Powieść E. L. James z pewnością nie jest arcydziełem literackim. Nie wiem czy to kwestia tłumaczenia, czy po prostu oryginalny język jest tak niskich lotów. Z pewnością więc nie będę pierwsza, gdy napiszę, że ilość powtórzeń jaka występuję w książce jest przeogromna. Do tego "ciekawe" wstawki, występujące co kilka stron typu "kurka wodna" czy "o, święty Barnabo!" mogą irytować nawet najbardziej cierpliwego czytelnika. Język powieści jest typowym, prostym, komercyjnym przekazem bez zbędnych w tym wypadku metafor czy środków stylistycznych. Tekst ratują jedynie dowcipne e-maile, przesyłane pomiędzy głównymi bohaterami.

Na temat "Pięćdziesięciu twarzy Greya" znajdziecie wiele skrajnych opinii. Już sama inspiracja sagą Stephanie Meyer jest traktowana przez niektórych jako główny zarzut i powód do ciągłej krytyki.

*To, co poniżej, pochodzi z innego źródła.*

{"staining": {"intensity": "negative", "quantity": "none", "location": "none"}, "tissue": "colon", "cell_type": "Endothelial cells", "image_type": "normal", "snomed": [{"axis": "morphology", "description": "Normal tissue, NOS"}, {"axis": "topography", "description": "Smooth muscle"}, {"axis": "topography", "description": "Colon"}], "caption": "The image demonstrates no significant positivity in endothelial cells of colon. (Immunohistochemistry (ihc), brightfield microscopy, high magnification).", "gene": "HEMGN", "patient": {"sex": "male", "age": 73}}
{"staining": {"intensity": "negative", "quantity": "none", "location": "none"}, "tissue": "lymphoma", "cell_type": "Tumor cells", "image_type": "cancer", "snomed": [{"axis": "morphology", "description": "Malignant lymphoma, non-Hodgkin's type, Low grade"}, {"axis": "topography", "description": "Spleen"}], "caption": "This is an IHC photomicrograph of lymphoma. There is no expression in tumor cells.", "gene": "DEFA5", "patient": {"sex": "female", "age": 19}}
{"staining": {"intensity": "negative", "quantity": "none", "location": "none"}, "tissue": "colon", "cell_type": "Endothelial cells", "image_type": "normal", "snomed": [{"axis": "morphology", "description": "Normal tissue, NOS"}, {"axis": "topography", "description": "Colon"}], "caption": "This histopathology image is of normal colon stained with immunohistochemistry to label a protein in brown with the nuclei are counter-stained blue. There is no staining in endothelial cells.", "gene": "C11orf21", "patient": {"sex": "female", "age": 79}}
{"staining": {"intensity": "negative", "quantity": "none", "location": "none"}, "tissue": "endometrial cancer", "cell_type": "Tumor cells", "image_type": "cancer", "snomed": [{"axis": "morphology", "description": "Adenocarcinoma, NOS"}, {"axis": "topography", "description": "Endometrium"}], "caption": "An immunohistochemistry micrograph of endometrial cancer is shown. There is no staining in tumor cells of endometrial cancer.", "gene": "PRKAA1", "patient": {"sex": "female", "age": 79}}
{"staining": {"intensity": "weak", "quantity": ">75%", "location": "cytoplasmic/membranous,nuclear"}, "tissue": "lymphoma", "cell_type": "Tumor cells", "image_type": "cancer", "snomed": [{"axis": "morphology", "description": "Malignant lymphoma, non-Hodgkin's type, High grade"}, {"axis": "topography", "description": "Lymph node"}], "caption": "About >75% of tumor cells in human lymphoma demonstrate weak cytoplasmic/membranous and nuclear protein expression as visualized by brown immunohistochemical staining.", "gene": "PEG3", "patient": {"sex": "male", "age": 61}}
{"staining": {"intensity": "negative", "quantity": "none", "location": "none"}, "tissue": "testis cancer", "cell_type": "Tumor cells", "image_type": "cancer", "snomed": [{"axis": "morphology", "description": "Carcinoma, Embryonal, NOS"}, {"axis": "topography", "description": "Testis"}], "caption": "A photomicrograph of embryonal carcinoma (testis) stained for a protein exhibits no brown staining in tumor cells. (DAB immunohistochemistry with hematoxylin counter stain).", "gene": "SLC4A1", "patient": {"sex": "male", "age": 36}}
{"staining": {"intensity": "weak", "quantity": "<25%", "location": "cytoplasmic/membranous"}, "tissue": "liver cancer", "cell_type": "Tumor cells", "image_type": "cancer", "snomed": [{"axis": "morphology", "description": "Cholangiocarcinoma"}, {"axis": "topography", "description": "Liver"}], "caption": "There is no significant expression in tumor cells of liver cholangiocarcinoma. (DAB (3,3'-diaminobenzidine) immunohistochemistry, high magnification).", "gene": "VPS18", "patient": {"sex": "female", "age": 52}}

A mnie absolutnie ten fakt nie przeszkadzał, bo książka naładowana jest seksem i erotyzmem, co wywołało we mnie wiele skrajnych emocji, od obrzydzenia (scena z tamponem) czy przyjemności i podniecenia (kulki gejszy do pochwy). Główna bohaterka jest mdła i nijaka, jednakże w połączeniu z władczym i nie lubiącym kompromisów Greyem, takie wykreowanie jej postaci nabiera sensu. Do tajemniczego, pociągającego seksem i inteligencją mężczyzny nie pasowałaby podobna charakterologicznie kobieta. W tym chyba tkwi wielka popularność tej powieści erotycznej.

Autorka przesadziła z wielokrotnym orgazmem Any podczas utraty dziewictwa oraz ciągłą gotowością Greya do zabaw łóżkowych. I mimo tego, że nie mam porównania do innych książek poruszających tematykę sado-maso, to według mnie powieść wzbudza emocje i potrafi podnieść ciśnienie w niektórych fragmentach. I możecie twierdzić, że występuje banalne i tandetne słownictwo, że bohaterowie są bez wyrazu, że seks jest nijaki. A ja nadal uważam, że "porno dla mamusiek" jakim została ochrzczona książka "Pięćdziesiąt twarzy Greya" jest całkiem niezłym czytadłem erotycznym. Dobrze, że nie jestem profesjonalnym krytykiem literackim, gdyż nie mogłabym chyba tego napisać.

Śmieszą mnie informacje jakoby niektóre amerykańskie biblioteki zbojkotowały książkę E. L. James poprzez wykluczenie jej ze swoich zbiorów. Ciekawe czy to samo zrobiły z "Pamiętnikiem Fanny Hill", którego miałam okazję czytać. To jest dopiero pornografia. Z niecierpliwością czekam na ekranizację książki, do której prawa kupiło Universal Studios za kwotę pięciu milionów dolarów. Przeniesienie specyficznego klimatu powieści na ekran może być bardzo trudnym zadaniem.

Podsumowując, historia Any i Greya jest przykładem literatury masowej, dzięki której można przenieść się do innego świata, bez zbytniego zagłębiania się w fabułę. Nie uważam również, żeby czas zużyty podczas czytania tej powieści, był czasem straconym. Książkę "łyknęłam" w ekspresowym tempie i czekają na mnie dwa kolejne tomy. Przyjemność jaką otrzymałam od autorki dzięki jej wyobraźni jest bezcenna. I nie wstydzę się tego.